Guildenstern (a chipper Karina Rodriguez) muses that supernatural forces may be at work. While the two characters in the real “Hamlet” may seem one-dimensional and interchangeable, Stoppard gives us a closer view – and distinct personalities, which Sherwood nurtures as director.
Soon a traveling theater troupe enters the scene led by the Player (a strong Greg Taber), dressed in a shimmery cape, who scrambles the situation as his actors scurry and preen. (In one of my favorite moments of staging, Taber lifts up his cape like a vampire and then lets it fall, revealing his players behind him chattering like chipmunks.) This is the same troupe, we discover, that performs the “play within the play” in “Hamlet,” but this time we get an expanded version.
Stoppard both pays homage to “Hamlet,” as he provides glimpses of the major players marching their way through that narrative, and lovingly pokes fun at it as well. (Just why, we’re asked, does Claudius take over as king when Hamlet’s father dies? Shouldn’t the son be next in line to the throne?) This time around, Woodward’s Hamlet (Broderic Beard) gets to reprise his role, often to great comic effect.
There are weaknesses in the production. While I’m impressed with both Newlove and Rodriguez’s confidence and onstage chemistry, they miss some chances to truly mine the material to the appropriate intellectual depths. (Sherwood’s fiercely minimalist design for the show doesn’t help matters any.) Rodriguez also had a tendency to rush some of her lines on opening night.
And I’m still a little confused by the ending, which seemed truncated to me. It’s my understanding the final scene ends with a scene from “Hamlet” itself announcing the death of Rosencrantz and Guildenstern. The way Sherwood staged it – unless I missed something or there was a glitch – seems to change the philosophical bent of the show, shifting from the universe of “Hamlet” to, well, something bigger and more undefined.
Still, I found a lot to ponder in the show. Particularly death. Not just for R&G, who just might be dead already, but for all of us.
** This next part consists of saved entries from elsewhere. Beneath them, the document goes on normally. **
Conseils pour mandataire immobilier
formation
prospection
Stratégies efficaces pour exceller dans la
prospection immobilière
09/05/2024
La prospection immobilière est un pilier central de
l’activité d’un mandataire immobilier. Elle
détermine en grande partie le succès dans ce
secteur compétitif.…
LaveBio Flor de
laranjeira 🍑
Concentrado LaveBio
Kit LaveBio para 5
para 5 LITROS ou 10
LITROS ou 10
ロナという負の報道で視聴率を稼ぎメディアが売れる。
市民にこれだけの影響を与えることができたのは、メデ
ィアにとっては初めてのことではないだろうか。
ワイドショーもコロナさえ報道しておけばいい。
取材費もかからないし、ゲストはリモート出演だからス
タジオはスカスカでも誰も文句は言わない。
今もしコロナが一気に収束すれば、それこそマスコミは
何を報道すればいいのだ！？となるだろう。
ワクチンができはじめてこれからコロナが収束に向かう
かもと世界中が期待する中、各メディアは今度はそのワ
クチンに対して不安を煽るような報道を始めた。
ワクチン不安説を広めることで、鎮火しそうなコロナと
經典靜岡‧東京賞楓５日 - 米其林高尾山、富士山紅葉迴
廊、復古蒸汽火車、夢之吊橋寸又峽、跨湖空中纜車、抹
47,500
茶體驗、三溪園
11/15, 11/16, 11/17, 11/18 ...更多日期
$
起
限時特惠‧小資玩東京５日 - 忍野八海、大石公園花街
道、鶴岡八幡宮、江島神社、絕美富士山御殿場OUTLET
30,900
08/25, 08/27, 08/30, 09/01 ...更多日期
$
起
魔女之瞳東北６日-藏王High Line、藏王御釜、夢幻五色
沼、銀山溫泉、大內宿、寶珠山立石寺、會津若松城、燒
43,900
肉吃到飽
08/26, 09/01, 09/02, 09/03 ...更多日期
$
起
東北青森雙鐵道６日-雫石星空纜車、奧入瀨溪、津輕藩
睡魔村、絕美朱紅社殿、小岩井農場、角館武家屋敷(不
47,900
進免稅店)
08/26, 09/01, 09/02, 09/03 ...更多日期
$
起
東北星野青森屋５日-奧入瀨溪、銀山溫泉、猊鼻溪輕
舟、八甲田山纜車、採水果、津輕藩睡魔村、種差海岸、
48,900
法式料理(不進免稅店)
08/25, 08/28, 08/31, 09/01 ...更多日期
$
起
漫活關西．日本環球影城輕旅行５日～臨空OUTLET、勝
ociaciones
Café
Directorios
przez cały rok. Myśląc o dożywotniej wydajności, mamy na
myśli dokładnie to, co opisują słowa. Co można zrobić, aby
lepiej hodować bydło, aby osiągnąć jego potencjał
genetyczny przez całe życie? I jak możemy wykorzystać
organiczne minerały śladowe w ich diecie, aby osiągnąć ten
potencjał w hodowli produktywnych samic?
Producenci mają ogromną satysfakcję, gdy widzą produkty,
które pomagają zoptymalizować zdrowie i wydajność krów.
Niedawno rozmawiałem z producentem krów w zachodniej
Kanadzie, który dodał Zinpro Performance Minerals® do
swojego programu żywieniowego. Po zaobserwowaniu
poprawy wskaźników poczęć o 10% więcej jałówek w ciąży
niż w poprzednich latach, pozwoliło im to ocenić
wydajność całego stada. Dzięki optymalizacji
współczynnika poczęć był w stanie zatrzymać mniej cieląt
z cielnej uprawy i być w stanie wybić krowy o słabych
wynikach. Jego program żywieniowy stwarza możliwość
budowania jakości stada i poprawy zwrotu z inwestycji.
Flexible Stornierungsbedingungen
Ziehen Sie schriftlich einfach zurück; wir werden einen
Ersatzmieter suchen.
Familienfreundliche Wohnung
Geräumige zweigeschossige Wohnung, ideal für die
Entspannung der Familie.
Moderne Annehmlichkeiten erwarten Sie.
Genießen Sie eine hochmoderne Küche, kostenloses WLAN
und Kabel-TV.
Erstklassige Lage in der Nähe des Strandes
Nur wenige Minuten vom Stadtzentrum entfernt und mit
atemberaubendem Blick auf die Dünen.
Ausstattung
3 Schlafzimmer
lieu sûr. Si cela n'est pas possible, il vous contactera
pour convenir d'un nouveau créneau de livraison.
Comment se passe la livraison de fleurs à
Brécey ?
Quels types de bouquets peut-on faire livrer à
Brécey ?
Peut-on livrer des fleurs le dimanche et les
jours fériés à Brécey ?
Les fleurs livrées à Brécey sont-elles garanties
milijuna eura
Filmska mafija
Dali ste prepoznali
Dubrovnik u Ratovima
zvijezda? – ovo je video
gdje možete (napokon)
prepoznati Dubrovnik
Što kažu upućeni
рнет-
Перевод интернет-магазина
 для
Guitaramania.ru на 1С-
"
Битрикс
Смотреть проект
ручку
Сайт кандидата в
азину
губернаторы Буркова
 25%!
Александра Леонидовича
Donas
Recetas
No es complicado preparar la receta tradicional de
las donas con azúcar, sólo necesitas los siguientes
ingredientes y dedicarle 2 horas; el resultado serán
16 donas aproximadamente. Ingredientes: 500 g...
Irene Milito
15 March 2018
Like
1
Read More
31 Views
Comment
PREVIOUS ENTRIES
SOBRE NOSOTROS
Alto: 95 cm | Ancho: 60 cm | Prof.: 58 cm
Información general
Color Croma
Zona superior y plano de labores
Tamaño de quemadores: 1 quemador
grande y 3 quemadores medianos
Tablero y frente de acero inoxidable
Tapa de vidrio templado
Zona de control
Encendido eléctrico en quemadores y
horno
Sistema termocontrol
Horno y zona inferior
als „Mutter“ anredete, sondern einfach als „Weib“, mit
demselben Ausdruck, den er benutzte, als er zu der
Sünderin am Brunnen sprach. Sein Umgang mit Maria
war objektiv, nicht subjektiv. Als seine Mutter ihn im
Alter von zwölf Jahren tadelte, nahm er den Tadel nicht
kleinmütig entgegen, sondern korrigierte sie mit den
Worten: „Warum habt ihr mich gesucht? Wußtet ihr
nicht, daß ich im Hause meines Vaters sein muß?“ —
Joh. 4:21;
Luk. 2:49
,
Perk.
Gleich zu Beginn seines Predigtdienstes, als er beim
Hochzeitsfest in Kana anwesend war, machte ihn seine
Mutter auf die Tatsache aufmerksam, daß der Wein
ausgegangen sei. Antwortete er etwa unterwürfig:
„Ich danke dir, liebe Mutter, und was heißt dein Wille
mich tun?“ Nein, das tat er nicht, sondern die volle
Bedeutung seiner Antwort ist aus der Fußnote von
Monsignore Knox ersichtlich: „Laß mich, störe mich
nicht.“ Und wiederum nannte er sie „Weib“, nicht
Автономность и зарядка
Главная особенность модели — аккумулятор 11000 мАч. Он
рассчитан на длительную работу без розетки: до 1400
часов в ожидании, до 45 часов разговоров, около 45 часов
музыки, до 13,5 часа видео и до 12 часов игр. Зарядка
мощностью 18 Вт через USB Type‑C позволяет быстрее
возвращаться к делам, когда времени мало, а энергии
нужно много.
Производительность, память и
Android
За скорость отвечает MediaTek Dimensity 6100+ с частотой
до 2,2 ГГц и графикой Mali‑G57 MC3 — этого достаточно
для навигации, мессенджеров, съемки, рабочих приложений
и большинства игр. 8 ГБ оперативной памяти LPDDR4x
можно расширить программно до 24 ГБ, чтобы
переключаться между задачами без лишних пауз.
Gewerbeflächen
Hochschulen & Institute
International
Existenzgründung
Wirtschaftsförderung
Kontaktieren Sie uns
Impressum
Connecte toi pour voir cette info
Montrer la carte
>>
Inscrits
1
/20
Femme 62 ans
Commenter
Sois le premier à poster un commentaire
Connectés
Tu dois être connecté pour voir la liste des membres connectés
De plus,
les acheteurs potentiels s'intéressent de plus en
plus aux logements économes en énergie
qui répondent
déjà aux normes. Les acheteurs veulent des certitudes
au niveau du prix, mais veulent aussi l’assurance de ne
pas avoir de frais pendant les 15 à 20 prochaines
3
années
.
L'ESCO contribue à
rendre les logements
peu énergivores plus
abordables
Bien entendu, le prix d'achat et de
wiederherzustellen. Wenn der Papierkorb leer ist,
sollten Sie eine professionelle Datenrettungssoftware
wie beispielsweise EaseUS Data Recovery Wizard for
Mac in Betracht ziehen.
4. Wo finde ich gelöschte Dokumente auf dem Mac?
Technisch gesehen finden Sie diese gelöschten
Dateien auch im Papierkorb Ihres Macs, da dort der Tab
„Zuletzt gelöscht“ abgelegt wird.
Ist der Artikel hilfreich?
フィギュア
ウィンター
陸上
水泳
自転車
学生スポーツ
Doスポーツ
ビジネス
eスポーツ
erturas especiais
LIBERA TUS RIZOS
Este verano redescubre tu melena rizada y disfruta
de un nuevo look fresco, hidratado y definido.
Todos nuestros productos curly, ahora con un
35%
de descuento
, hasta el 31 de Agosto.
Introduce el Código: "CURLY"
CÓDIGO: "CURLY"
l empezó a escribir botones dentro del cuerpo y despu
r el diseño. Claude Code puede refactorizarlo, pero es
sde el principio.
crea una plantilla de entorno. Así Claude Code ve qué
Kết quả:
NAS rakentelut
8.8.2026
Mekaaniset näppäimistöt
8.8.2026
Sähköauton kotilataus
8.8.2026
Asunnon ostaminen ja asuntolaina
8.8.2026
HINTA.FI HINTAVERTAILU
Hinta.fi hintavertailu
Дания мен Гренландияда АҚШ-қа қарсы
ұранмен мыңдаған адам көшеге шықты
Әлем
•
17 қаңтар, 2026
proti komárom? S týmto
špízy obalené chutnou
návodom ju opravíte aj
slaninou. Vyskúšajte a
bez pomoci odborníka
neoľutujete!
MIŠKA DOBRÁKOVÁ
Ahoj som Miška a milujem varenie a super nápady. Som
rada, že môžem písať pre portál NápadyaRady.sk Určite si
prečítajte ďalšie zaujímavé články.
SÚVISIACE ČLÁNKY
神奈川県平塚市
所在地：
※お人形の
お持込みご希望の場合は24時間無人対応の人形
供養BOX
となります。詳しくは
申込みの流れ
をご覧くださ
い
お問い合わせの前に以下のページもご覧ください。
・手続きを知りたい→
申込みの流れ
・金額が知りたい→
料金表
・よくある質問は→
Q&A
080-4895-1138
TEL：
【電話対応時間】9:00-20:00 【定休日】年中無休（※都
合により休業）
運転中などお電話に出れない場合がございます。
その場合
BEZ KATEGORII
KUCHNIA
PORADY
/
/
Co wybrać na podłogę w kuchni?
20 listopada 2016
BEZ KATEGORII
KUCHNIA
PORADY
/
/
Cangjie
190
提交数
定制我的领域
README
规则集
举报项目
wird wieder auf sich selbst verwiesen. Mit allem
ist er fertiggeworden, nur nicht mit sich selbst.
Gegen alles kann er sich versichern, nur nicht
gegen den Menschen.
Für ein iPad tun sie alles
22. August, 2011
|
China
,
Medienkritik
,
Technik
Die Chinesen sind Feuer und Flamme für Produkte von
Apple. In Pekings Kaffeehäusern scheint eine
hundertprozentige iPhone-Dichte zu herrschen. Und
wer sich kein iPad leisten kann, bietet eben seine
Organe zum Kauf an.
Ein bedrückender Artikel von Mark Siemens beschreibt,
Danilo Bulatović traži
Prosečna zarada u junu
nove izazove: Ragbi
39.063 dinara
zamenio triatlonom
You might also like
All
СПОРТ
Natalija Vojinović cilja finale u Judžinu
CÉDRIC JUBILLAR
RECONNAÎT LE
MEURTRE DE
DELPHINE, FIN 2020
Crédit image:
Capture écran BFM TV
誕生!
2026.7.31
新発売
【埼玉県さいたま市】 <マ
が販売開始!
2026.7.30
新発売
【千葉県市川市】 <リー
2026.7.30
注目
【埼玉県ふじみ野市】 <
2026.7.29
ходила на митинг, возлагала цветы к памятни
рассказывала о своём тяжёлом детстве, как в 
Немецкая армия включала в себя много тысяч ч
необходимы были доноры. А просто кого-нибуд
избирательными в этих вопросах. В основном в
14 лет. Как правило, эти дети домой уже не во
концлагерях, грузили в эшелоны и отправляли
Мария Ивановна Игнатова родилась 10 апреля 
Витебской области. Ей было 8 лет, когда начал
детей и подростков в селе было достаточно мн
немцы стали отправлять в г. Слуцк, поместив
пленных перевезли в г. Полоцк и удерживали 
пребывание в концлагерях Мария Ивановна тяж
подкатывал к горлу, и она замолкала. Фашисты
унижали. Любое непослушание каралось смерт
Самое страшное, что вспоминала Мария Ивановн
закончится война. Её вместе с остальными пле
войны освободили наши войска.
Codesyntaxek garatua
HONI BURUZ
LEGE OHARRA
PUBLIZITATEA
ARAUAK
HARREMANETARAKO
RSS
We live blithely on, denying the inevitable, even when “Dead” is in the title.
Intriguing, too, is the idea of art vs. the real world. According to the Player, all he – representing art – can ultimately deliver is blood. But what if art lives “forever,” or at least as long as the Western canon survives, as Shakespeare’s work seems destined to do? Taking that even further, what if Stoppard’s work lives forever, too, as an accompaniment? When you’re a character in a play, does death only truly come when that play is forgotten?
For the answer, maybe I’ll just flip a coin.
Donald Munro: 559-441-6373, @donaldbeearts
Rosencrantz and Guildenstern Are Dead
Theater review
- 8 p.m. Thursdays-Saturdays through Sept. 10
- Woodward Shakespeare Festival Stage, Woodward Park
- www.woodwardshakespeare.org, 559-927-3485.
- General admission is free; $10 reserved tickets in the first two rows are available online. $5 per car park entry fee applies.